Tesla reported its Q2 earnings back in July. The company delivered 254,695 vehicles during the April to June period. While that marks a 26% increase over the 201,250 vehicles delivered in the second quarter of 2021, the figure for the preceding quarter (Q1 2022) stood at 310,048. Tesla also recorded a $2.26 billion net profit, a decline of around 31.5% quarter-on-quarter, and revenue was down from $18.7 billion in Q1 to $16.9 billion in Q2.

The Chinese lockdowns were blamed for Wall Street revising the expected number of Tesla deliveries in the second quarter. The Shanghai factory was responsible for about half the company's output last year, but a sudden increase in Covid cases combined with China's zero-tolerance approach to outbreaks saw production temporarily suspended at the facility and those belonging to its suppliers.

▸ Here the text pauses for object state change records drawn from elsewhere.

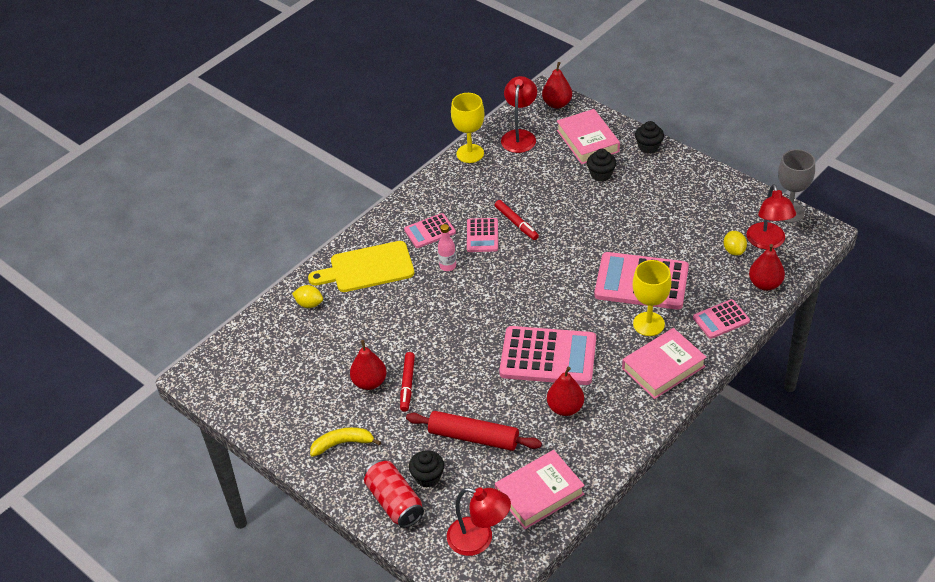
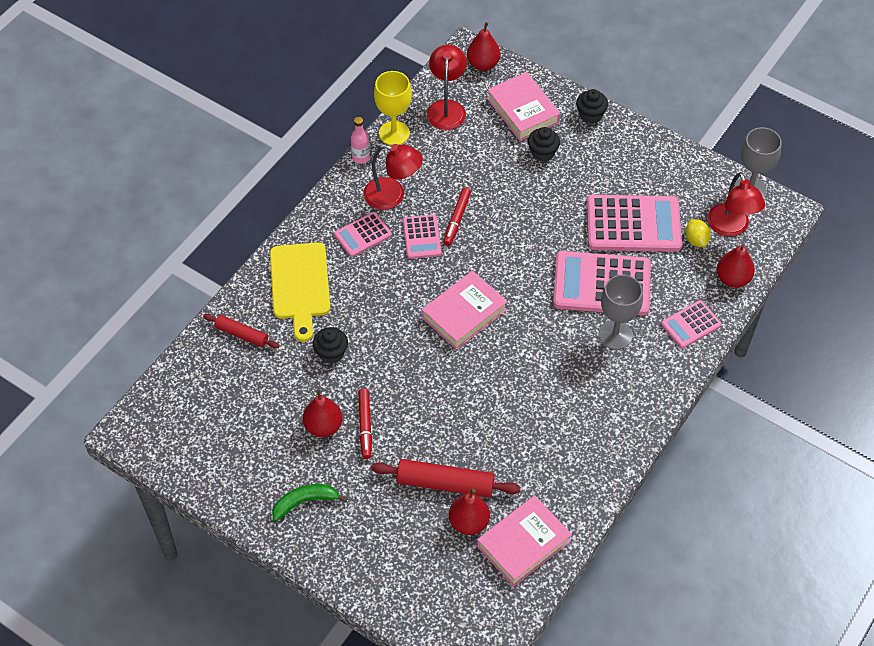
camera: 10 degrees left, 10 degrees up
yellow lemon [292,285,323,308] -> red rolling pin [203,314,280,349]
yellow cutting board [308,241,414,292] -> yellow cutting board turned 75 degrees counterclockwise [270,242,330,342]
yellow banana [310,427,381,457] -> green banana [272,484,348,521]
red can [364,460,424,528] -> none
black cupcake [409,451,444,488] -> black cupcake moved to [313,327,348,364]
pink bottle [438,224,456,271] -> pink bottle moved to [351,117,370,164]
red lamp [447,488,511,556] -> red lamp moved to [363,144,423,210]
red marker [495,200,539,240] -> red marker turned 60 degrees clockwise [443,187,471,246]
pink calculator [499,326,596,385] -> pink calculator moved to [587,195,682,252]
red pear [547,367,584,416] -> red pear moved to [449,489,490,535]
pink book [622,328,707,399] -> pink book moved to [422,271,508,350]
yellow goblet [633,260,671,336] -> grey goblet [599,275,643,350]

Tesla was forced to increase output at the Fremont plant to try and make up for the shortfall. Musk did add at the time, however, that "we have the potential for a record-breaking second half of the year."

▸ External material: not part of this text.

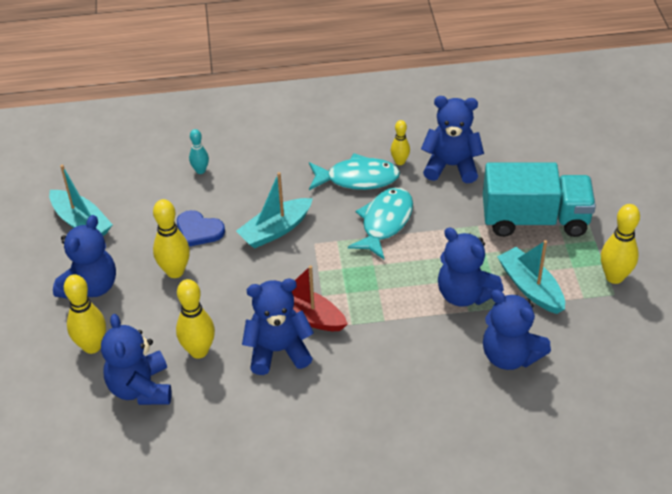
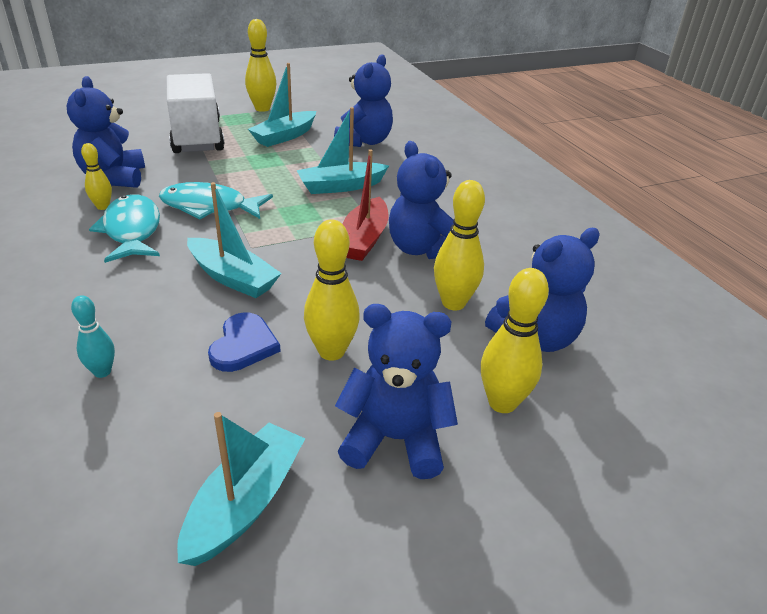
camera: 110 degrees left, 10 degrees down
blue teddy bear [438,227,504,306] -> none
turquoise truck [483,162,596,237] -> white truck [166,73,225,153]
none -> turquoise boat [296,107,389,194]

Tesla remains quite far down on the list of the world's biggest automakers, sitting in twentieth position (for 2021) between India's Tata in 19th place and Japan's Suzuki in 21st. Toyota, the number one car company, delivered over 10 million vehicles in 2021.

Tesla also has factories in Germany and Austin, which Musk previously described as "money furnaces," losing billions of dollars due to their expense and low output.

Musk last week revealed that he had sold $6.9 billion worth of Tesla shares to help fund his buyout of Twitter should the platform force him to complete the deal in court. The car giant has also sold 75% of its Bitcoin holdings due to concerns "about overall liquidity of the company given COVID shutdowns in China. "

Like virtually every company, Tesla's stock has fallen this year, by nearly 25% since January. But the share price has experienced a bit of a resurgence over the last month as it prepares for a 3-for-1 stock split.